Discussion in 'Hardware' started by augiedoggie, Jan 24, 2012.

  1. augiedoggie

    augiedoggie The Canadian Loon - LocoAugie (R.I.P. 2012)

    Link. Hard to find any reviews. It'll do for what I need hardware wise, just need to know quality. ASUS put out great mobo's but I need to check anyways.;)
     
  2. mcsmc

    mcsmc MajorGeek

    All I will say is, one of the cheaper ASUS notebooks came into my shop recently, and they are sure assembled weird/differently. The motherboard has built-in RAM and only one RAM stick slot... so limited on upgrading there (I'm guessing it's similar, as this laptop is less than a year old). Also, it's in my shop because the motherboard failed... I personally wouldn't get it.

    On the other hand, their higher end models I've heard nothing but good stuff about.
     
  3. Tueur

    Tueur Sergeant Major

    Personally I have mixed opinions about Asus. My old board was Asus A7N8X-E and that was awsome. Rock solid for 5 years. I kept with Asus when I upgraded and got an M2N series board. Never even got it booted up. Got various error messages and then eventually it just went pop and died. seemed to be quite a common problem with that board, but this was nearly 5 years ago.

    Looks nice spec for the money so I would be tempted to take a punt on it. worth checking out about the RAM slots.

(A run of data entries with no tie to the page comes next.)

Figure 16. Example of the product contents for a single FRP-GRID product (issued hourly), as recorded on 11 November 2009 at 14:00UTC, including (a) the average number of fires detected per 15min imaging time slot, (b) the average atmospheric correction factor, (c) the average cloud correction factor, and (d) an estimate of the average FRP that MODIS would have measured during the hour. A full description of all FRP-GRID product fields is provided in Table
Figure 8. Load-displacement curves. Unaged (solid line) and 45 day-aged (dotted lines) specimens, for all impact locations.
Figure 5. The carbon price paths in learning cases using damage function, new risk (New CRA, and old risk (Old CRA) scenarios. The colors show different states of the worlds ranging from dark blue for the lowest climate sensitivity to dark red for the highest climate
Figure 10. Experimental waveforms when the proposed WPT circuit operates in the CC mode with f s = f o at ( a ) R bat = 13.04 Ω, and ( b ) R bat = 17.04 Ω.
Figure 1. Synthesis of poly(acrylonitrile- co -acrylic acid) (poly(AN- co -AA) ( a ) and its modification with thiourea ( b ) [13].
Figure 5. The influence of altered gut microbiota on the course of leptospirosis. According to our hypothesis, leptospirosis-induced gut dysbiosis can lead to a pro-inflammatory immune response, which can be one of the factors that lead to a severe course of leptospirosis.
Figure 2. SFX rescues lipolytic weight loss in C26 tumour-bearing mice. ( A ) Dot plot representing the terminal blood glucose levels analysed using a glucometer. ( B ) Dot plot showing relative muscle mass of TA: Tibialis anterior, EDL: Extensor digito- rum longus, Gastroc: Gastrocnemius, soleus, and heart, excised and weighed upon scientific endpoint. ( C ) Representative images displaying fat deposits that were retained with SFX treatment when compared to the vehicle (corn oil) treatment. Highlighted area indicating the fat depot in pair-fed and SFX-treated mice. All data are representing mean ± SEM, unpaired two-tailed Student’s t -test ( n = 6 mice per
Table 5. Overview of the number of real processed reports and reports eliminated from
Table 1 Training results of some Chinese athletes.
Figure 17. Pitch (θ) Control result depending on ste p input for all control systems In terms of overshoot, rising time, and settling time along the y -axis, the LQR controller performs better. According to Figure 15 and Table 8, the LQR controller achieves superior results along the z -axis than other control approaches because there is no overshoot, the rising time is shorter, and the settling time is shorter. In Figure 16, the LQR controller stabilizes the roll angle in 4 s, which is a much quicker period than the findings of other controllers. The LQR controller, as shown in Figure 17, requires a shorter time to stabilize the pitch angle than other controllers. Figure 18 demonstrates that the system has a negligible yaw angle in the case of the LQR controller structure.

The GPU is shared so you may find performance is limited when your GPU starts eating into your 4GB. I would be tempted to drop another 4GB stick in to beef it up.
     
  4. Digerati

    Digerati Major Geek Extraordinaire

    The problem with trying to rate ASUS as a whole is that they are everywhere. If you buy a Dell or an HP, you may end up with an ASUS built board.

    If you look at that $450 notebook, look at what you are getting for $450 that is NOT made by ASUS. They outsource the display panels, RAM, CPU, chipset, graphics, HD, DVD, audio, and Windows too. They have to make money on it to pay wages and overhead. Plus, they have to be competitive to survive, AND they have to provide free tech support for the length of the warranty (which includes 1 year support for OEM Windows).

    Computer makers, notebook makers, and even motherboard makers are really in large part, just assemblers of parts made by other manufacturers. If the memory controller made by Intel fails on an ASUS motherboard, it is really ASUS's fault?

    I personally wouldn't get ANY notebook that only cost $450. But if that is all my budget would allow, I would take a $450 ASUS over a $450 HP or eMachines any day.
     
  5. augiedoggie

    augiedoggie The Canadian Loon - LocoAugie (R.I.P. 2012)

    [QUOTE='Digerati]I personally wouldn't get ANY notebook that only cost $450. But if that is all my budget would allow, I would take a $450 ASUS over a $450 HP or eMachines any day.[/QUOTE]That was my thinking too. It all depends on the quality control of the incoming parts and quality assurance at the other end. I've loved all my ASUS boards these last 10 years, rock solid and never a DOA after some 50 builds. At any rate, I pulled the trigger yesterday. I hope my loyalty is well placed.:)
     
  6. mcsmc

    mcsmc MajorGeek

    This is absolutely true, along with everything else you said. I suppose I didn't really think it all through. Good points all around!